The Georgia legislature passed a new abortion bill (HB 954). Yet another law (it’s only a matter of time before it’s signed) governing the practice of medicine based on nothing resembling science.
- Fetal pain. The law will make Georgia the seventh state to enact a gestational age limit based on the false belief that a “20 week” fetus can feel pain. The lack of cortical connections as well as the absence of connections between the thalamus and the subplate before 23 weeks means that a 20 week fetus does not have the neural ability to feel pain.
- No rape or mental health exception. Abortions are only allowed after 20 weeks for a congenital or chromosomal anomaly incompatible with life and to preserve the life/prevent irreversible physical impairment of the mother).
- Any abortions after 20 weeks must be done so the fetus has “the best opportunity…to survive” There are 2 ways to perform a 20+ week abortion: a dilation and evacuation (D&E), which is a surgical procedure where the cervix is dilated and the fetus is removed in parts, and an induction of labor, which can take several days in the hospital. What this law means is if a woman has an abortion for genetic reasons she must have her labor induced. The life of the mother clause does allow doctors to offer a D and E in specific situations. A fetus can’t survive before viability, so this “best opportunity” seems moot and just another way to make the experience more challenging and expensive, although if you read further it is clearly a set up for…
- “Any baby born alive that is capable of sustained life must get medical aid.” Meaning if you have an induction at 22 weeks for a severe congenital anomaly, a pro-life doctor or nurse can swoop in and resuscitate your baby against your wishes. Of course, nowhere does it say the government will pay for this medical care.
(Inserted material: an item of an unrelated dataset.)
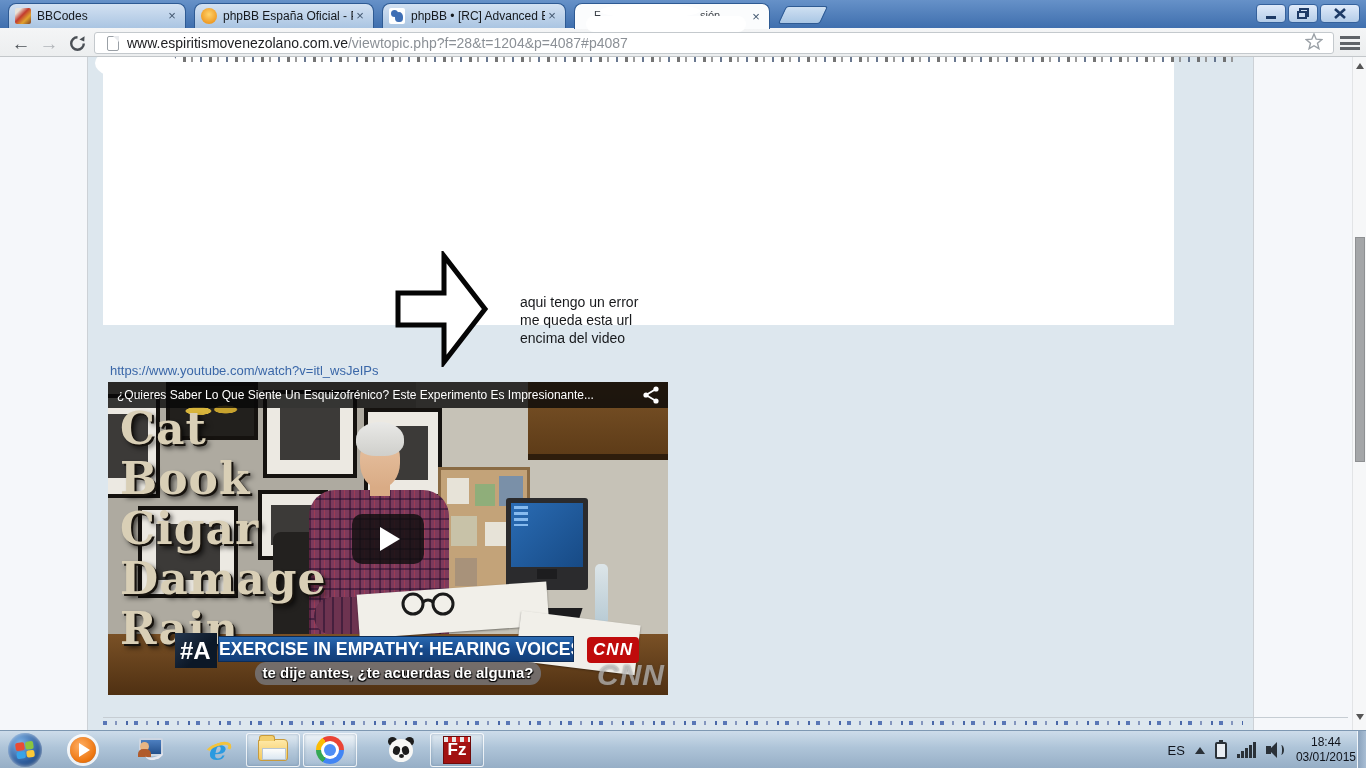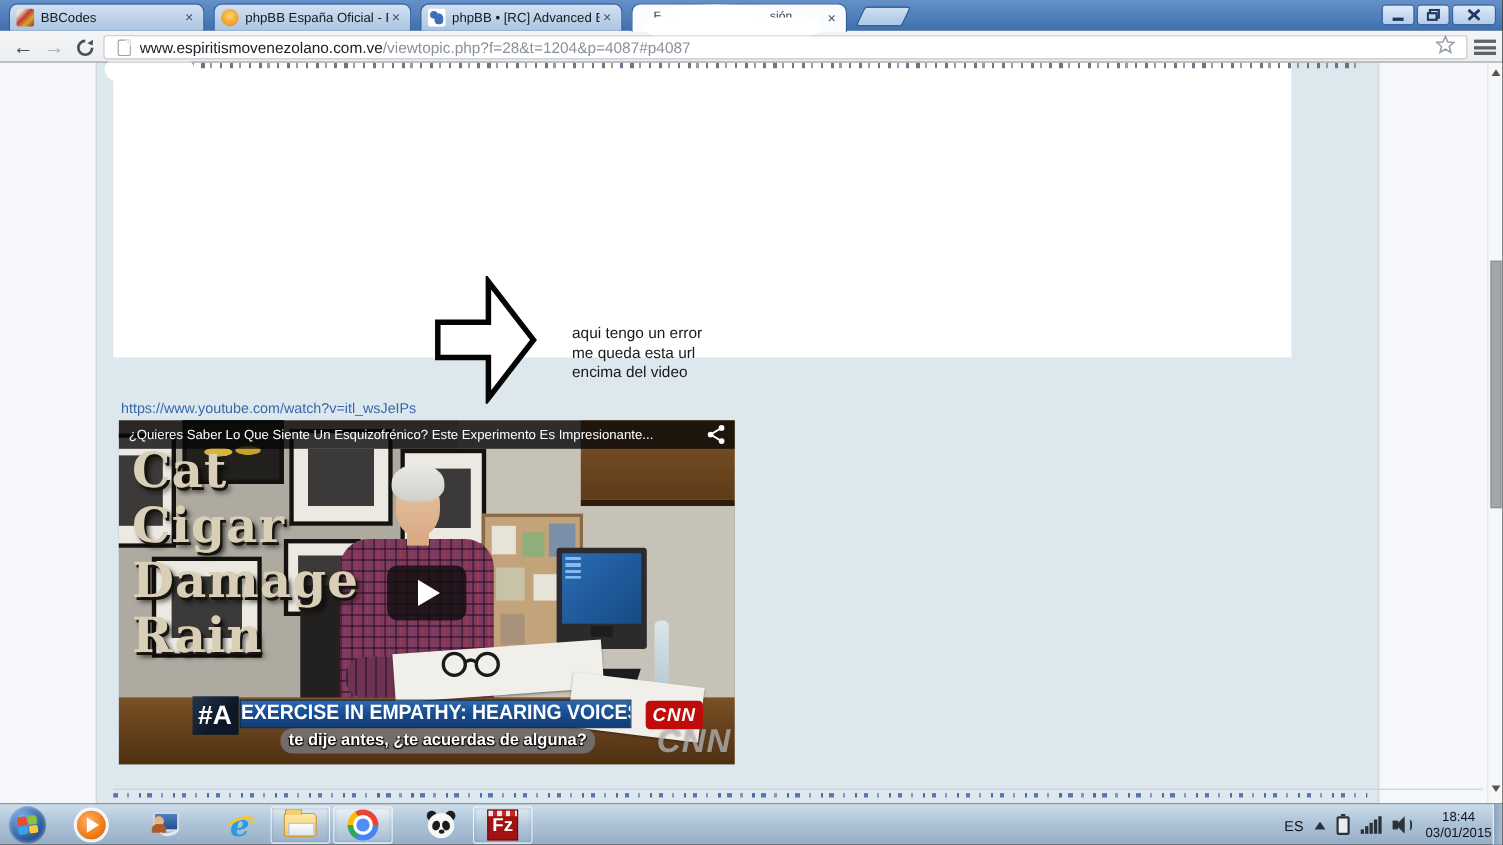"BBCodes" .screen { background: #737373 -> #14b8a6 }
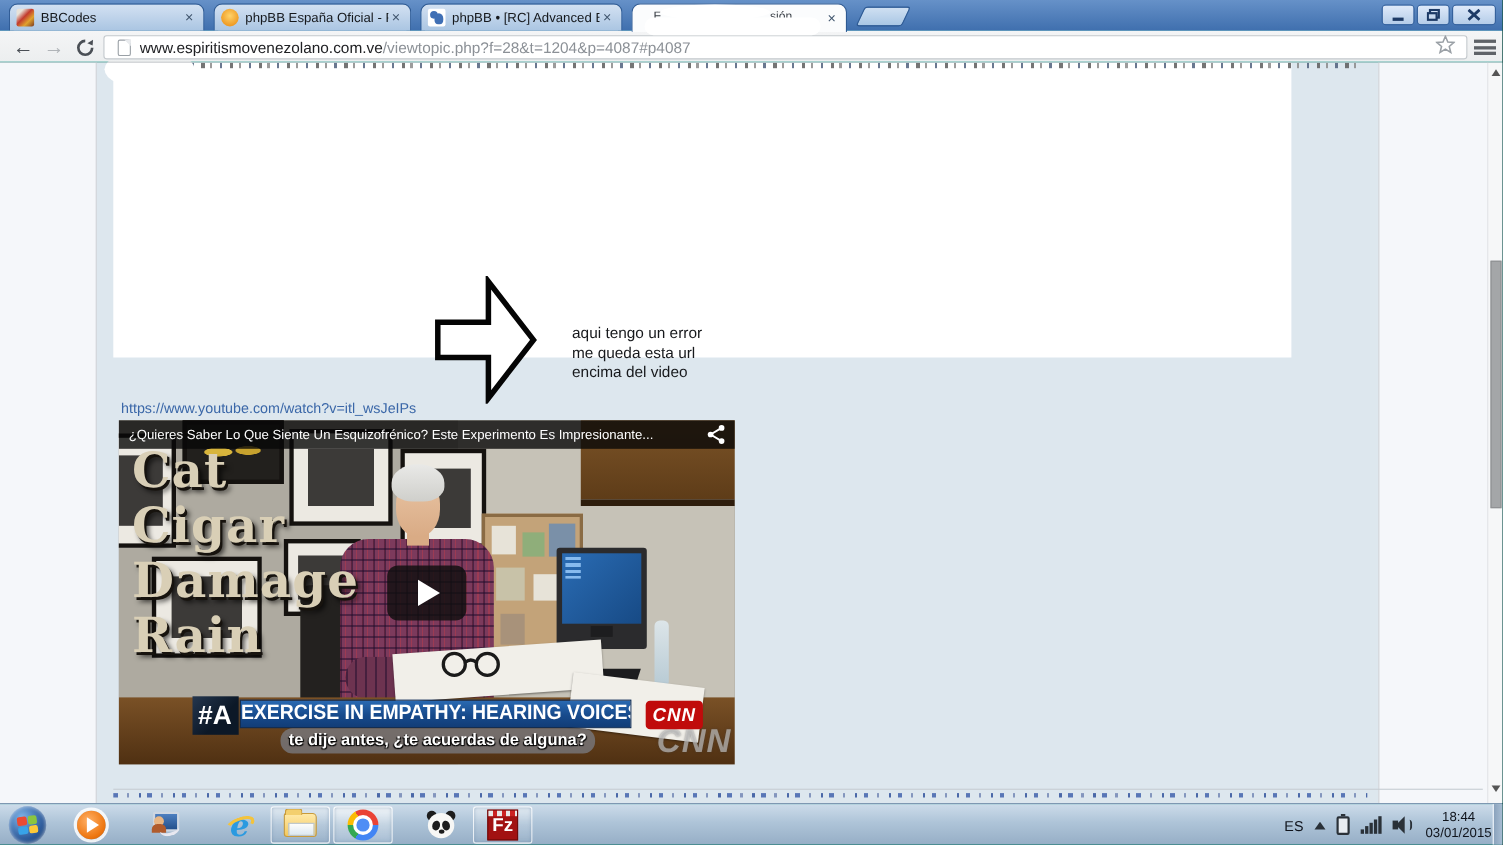"Book" div { html: none -> <div>Book</div> }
This medical aid against the parents’ wishes could also be applied to situations where parents have made the difficult decision not to resuscitate their premature baby.
And finally the mistake? Well, I’m not going to disclose it until after it’s signed into law. I had to read the bill multiple times to make sure I was reading, well, what I was reading. This error makes it crystal clear that no one with any basic medical knowledge read the bill.
But hey, it’s only women’s health care we’re talking about.